Most people who aspire to be a college or university president would never admit it. I did.
I am still the only person I know who publicly stated he wanted to be a college president. Perhaps that desire is thought to be gauche in the academy; perhaps it is because most presidents still work their way through the academic ranks and secure positions some really do not understand.
Quite frankly, when I became a college president, I thought I was one of the first of what would be a new breed of president. In my mind, the time had come for presidents whose range of experiences outside of academia would serve the president well. I was wrong -- not about the import of those experiences, but about the fact a new breed of president would come of age at the end of the twentieth century. To be sure, we have had more businessmen and lawyers than before -- just not as many as I anticipated (and even many of those came from business and law school faculty).
Presidential search committees are usually dominated -- in philosophy, if not in numbers -- by faculty. Since most faculty members want "one of their own" at the helm of their institution, nontraditional candidates all too rarely attain the position. Unfortunately and paradoxically, faculty do not seem to understand that, once they get their wish and have a (former) member of the faculty installed as president, they will no longer think of the faculty member-turned-administrator as being one of their own.
I believe, especially in this day and age, that being a former member of the faculty should not be a sine qua non for a presidency. Any legitimate candidate for a presidency clearly needs to understand academia; however, the candidate has to understand the presidency, too.
During my years on the job, I was surprised by the number of colleagues who, having risen through the academic ranks, seemed to have little understanding of the position they held. I soon came to understand why. They had been wonderful in the classroom and in dealing with fellow members of the professoriate; they had been excellent deans or vice presidents; they had seen the "perks" that went with the presidency; and they had decided the next logical step career-wise for them was the presidency.
Logical? Yes. Wrong? Yes -- for many, if not most, of them. The modern-day college presidency requires people who, with the proper staff, can deal -- and who want to deal -- with the complex array of issues most campuses face. Yet many presidents do not seem to want to tackle or focus on some of their major responsibilities.
Spending roughly 50 percent of one's time worrying about finances (budgets and fund-raising) is not what most presidents who have come from the faculty ranks seek to do. By the way, the "50 percent" figure is from the era preceding the market meltdown. Today, the percentage is much higher -- and it will be for the foreseeable future.
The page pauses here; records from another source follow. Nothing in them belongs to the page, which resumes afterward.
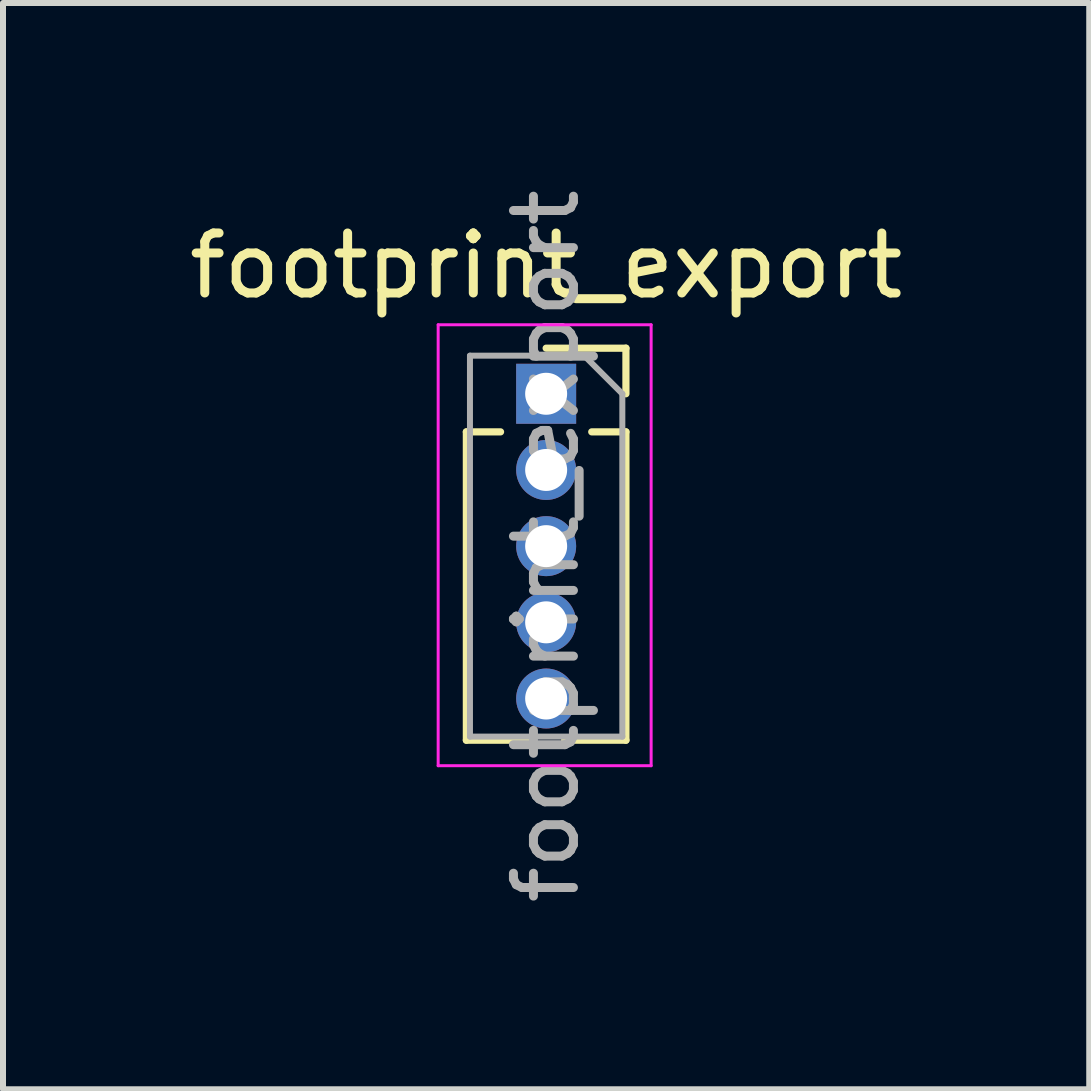
<source format=kicad_pcb>
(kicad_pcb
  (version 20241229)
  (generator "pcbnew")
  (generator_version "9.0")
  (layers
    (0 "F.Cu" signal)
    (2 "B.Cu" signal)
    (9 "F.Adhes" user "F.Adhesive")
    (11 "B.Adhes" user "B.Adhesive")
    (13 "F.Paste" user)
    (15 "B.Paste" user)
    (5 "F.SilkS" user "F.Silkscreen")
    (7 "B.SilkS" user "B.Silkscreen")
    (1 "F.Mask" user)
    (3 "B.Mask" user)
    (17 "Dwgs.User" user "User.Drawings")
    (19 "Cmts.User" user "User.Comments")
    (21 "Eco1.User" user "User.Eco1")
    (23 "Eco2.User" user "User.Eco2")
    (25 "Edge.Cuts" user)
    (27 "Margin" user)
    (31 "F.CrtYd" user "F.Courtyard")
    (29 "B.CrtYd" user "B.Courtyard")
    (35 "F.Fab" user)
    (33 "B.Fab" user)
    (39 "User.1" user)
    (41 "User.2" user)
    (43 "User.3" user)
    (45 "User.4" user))
  (footprint "footprint_export"
    (layer "F.Cu")
    (at 6.054 3.514)
    (property "Reference" "footprint_export" (at 0 -2.135 0) (layer "F.SilkS") (effects (font (size 1 1) (thickness 0.15))))
    (attr through_hole)
    (fp_line (start -1.33 0.635) (end -1.33 5.775) (stroke (width 0.12) (type solid)) (layer "F.SilkS"))
    (fp_line (start -1.33 0.635) (end -0.76 0.635) (stroke (width 0.12) (type solid)) (layer "F.SilkS"))
    (fp_line (start -1.33 5.775) (end -0.308 5.775) (stroke (width 0.12) (type solid)) (layer "F.SilkS"))
    (fp_line (start 0 -0.76) (end 1.33 -0.76) (stroke (width 0.12) (type solid)) (layer "F.SilkS"))
    (fp_line (start 0.308 5.775) (end 1.33 5.775) (stroke (width 0.12) (type solid)) (layer "F.SilkS"))
    (fp_line (start 0.76 0.635) (end 1.33 0.635) (stroke (width 0.12) (type solid)) (layer "F.SilkS"))
    (fp_line (start 1.33 -0.76) (end 1.33 0) (stroke (width 0.12) (type solid)) (layer "F.SilkS"))
    (fp_line (start 1.33 0.635) (end 1.33 5.775) (stroke (width 0.12) (type solid)) (layer "F.SilkS"))
    (fp_line (start -1.8 -1.15) (end 1.75 -1.15) (stroke (width 0.05) (type solid)) (layer "F.CrtYd"))
    (fp_line (start -1.8 6.2) (end -1.8 -1.15) (stroke (width 0.05) (type solid)) (layer "F.CrtYd"))
    (fp_line (start 1.75 -1.15) (end 1.75 6.2) (stroke (width 0.05) (type solid)) (layer "F.CrtYd"))
    (fp_line (start 1.75 6.2) (end -1.8 6.2) (stroke (width 0.05) (type solid)) (layer "F.CrtYd"))
    (fp_line (start -1.27 -0.635) (end 0.635 -0.635) (stroke (width 0.1) (type solid)) (layer "F.Fab"))
    (fp_line (start -1.27 5.715) (end -1.27 -0.635) (stroke (width 0.1) (type solid)) (layer "F.Fab"))
    (fp_line (start 0.635 -0.635) (end 1.27 0) (stroke (width 0.1) (type solid)) (layer "F.Fab"))
    (fp_line (start 1.27 0) (end 1.27 5.715) (stroke (width 0.1) (type solid)) (layer "F.Fab"))
    (fp_line (start 1.27 5.715) (end -1.27 5.715) (stroke (width 0.1) (type solid)) (layer "F.Fab"))
    (fp_text user "${REFERENCE}" (at 0 2.54 90) (layer "F.Fab") (effects (font (size 1 1) (thickness 0.15))))
    (pad "1" thru_hole rect (at 0 0) (size 1 1) (drill 0.7) (layers "*.Cu" "*.Mask"))
    (pad "2" thru_hole oval (at 0 1.27) (size 1 1) (drill 0.7) (layers "*.Cu" "*.Mask"))
    (pad "3" thru_hole oval (at 0 2.54) (size 1 1) (drill 0.7) (layers "*.Cu" "*.Mask"))
    (pad "4" thru_hole oval (at 0 3.81) (size 1 1) (drill 0.7) (layers "*.Cu" "*.Mask"))
    (pad "5" thru_hole oval (at 0 5.08) (size 1 1) (drill 0.7) (layers "*.Cu" "*.Mask")))
  (gr_rect
    (start -3 -3)
    (end 15.107 15.107)
    (stroke (width 0.1) (type default))
    (fill no)
    (layer "Edge.Cuts")))
</source>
The benefits that come with the presidency should not encourage you to do something you are neither good at nor want to do. I was lucky. Not only did I set out to be a president, but I found fundraising to be a joy, not a burden. A stint as a development vice president taught me I liked asking for money.
Parenthetically, choose your predecessor carefully. No, I am not being facetious. If you follow a successful president, you will have a more difficult job than would be the case if your predecessor's run was undistinguished. Ideally, too, you are better off if your personality and your approach to the job are very different from the person you follow. Even if neither of these conditions exists, you can still (and you undoubtedly will) take the job if offered; however, you should do so with the recognition that your challenge will be greater.
So, before a presidency is taken or offered, due diligence on the part of both you and the board is essential. Otherwise, neither will be happy. You may both get what you wish for, and then wish you had not.